What this task involves
The listing below holds a line with "Remuneraciones (RD$), Enero: 20339.88" and a later line with "14: 0.06 -> 0.35". Write out those two lines and every line between them, exactly, and nothing else.

*** Records supplied

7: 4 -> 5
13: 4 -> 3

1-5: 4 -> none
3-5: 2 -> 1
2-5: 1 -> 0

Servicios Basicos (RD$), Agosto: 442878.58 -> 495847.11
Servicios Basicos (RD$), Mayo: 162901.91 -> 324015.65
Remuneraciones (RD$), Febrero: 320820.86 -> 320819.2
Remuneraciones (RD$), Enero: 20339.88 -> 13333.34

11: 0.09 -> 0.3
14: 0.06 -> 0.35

******
*** Records supplied

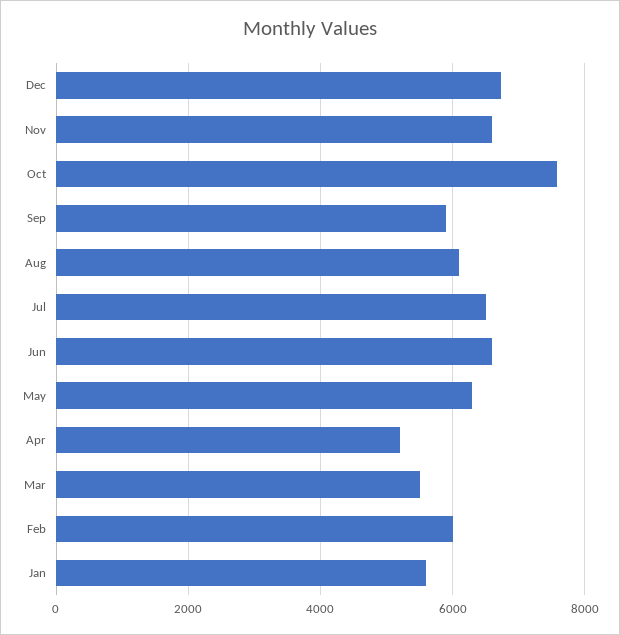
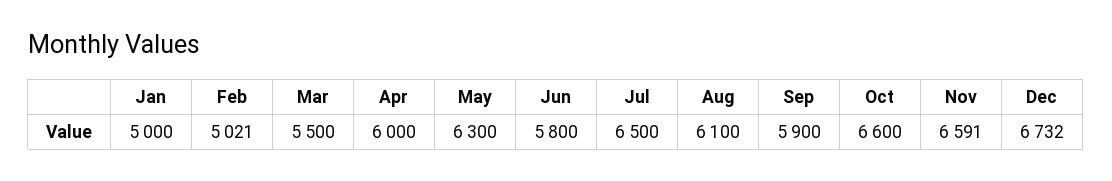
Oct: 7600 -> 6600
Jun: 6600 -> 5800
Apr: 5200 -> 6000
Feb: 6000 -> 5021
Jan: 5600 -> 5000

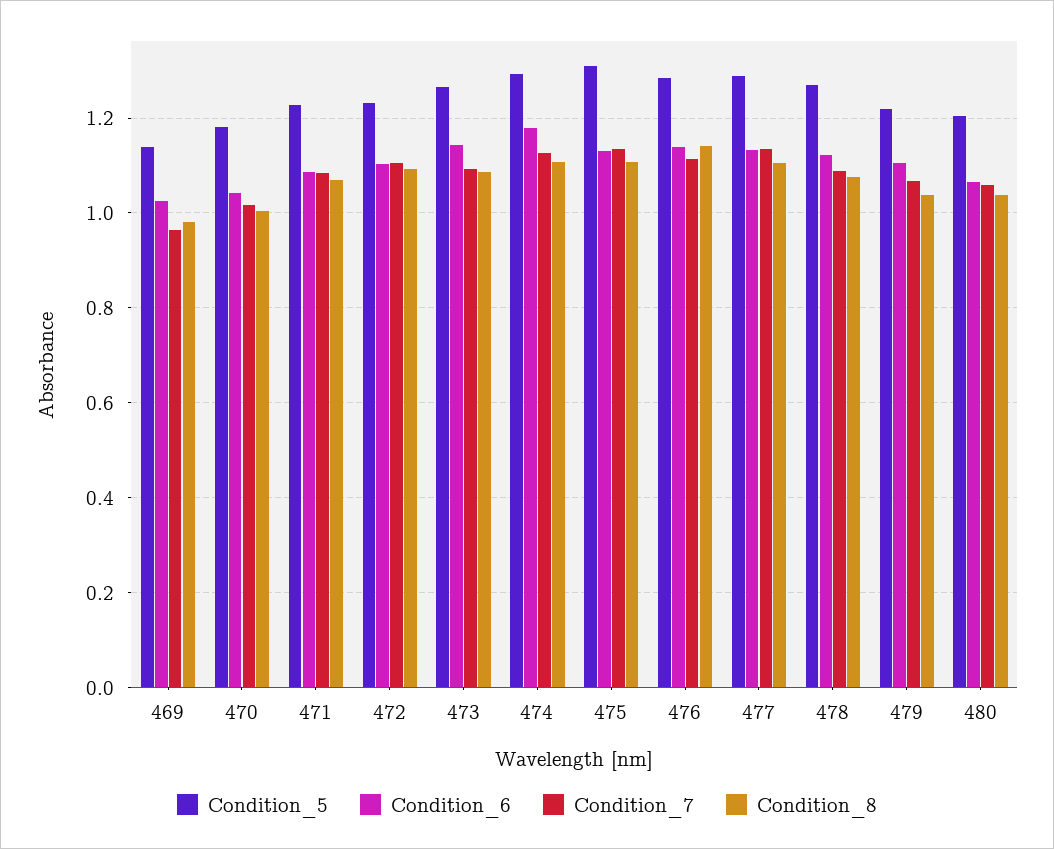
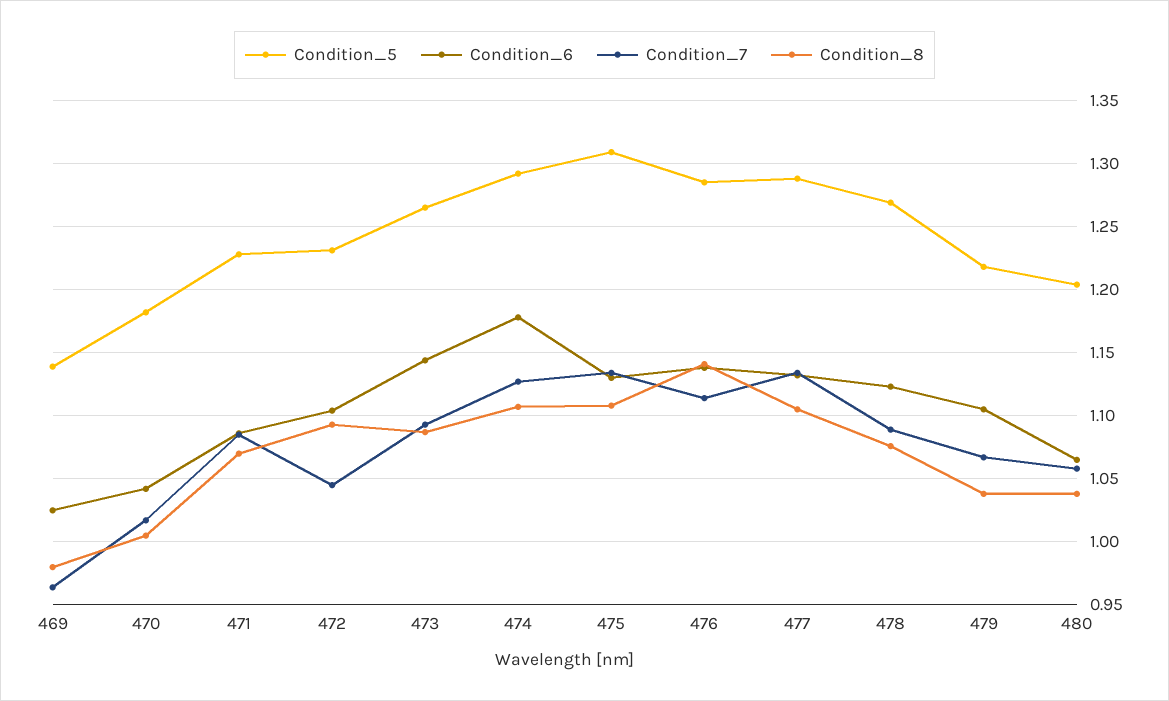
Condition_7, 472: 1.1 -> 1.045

******
*** Records supplied

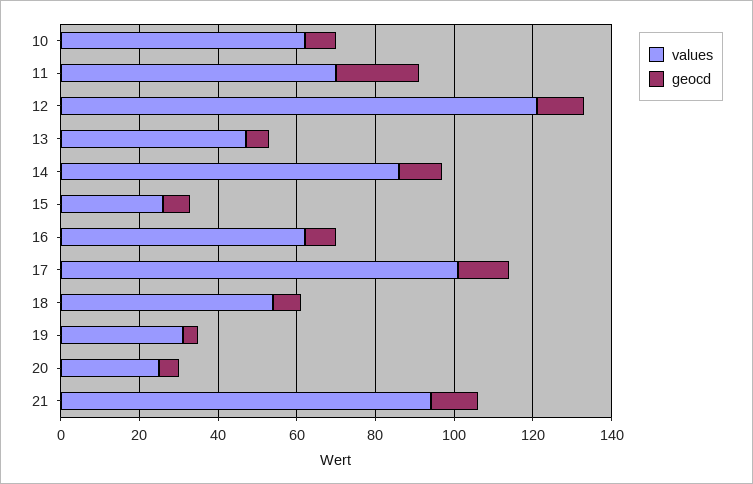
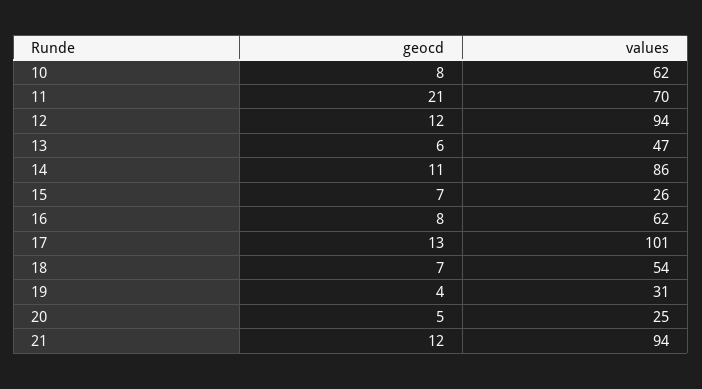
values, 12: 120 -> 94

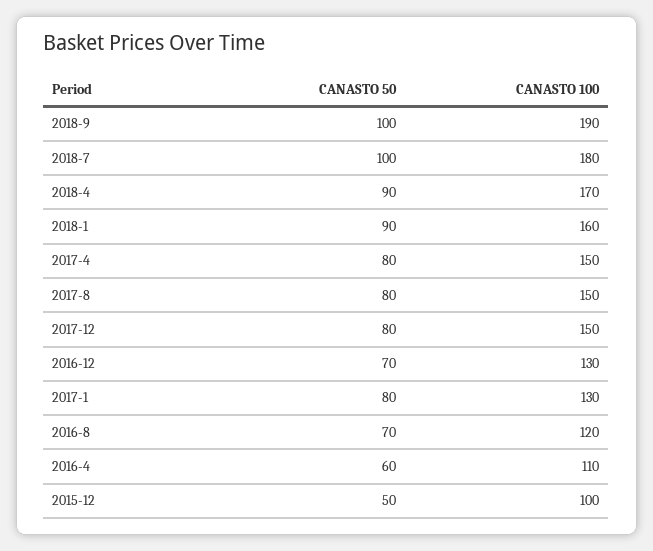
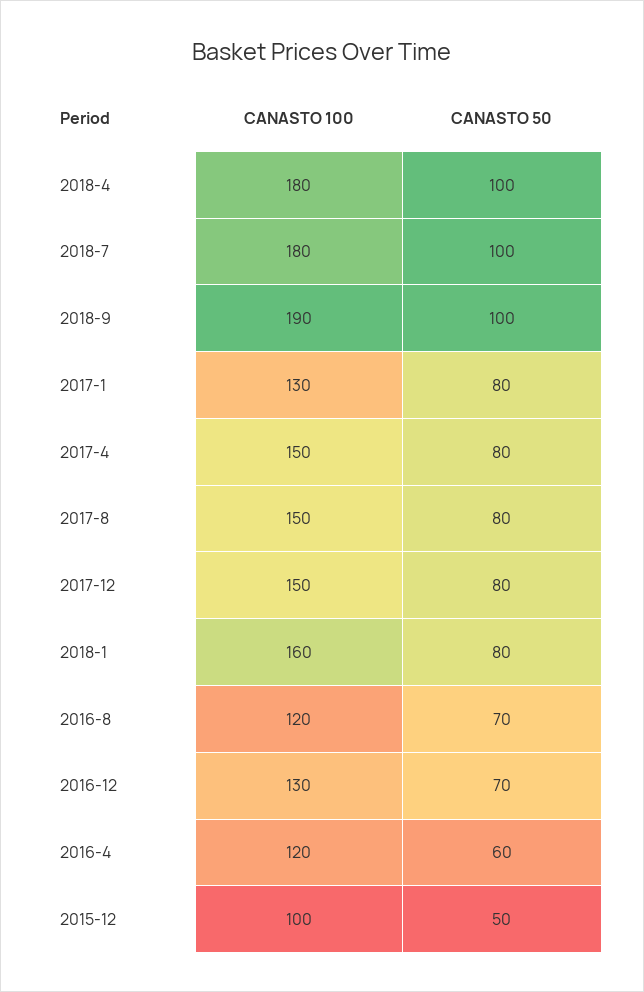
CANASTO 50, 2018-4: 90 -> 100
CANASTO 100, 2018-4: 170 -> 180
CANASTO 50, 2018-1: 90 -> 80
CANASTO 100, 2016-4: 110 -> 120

******

Result for this task
Remuneraciones (RD$), Enero: 20339.88 -> 13333.34

11: 0.09 -> 0.3
14: 0.06 -> 0.35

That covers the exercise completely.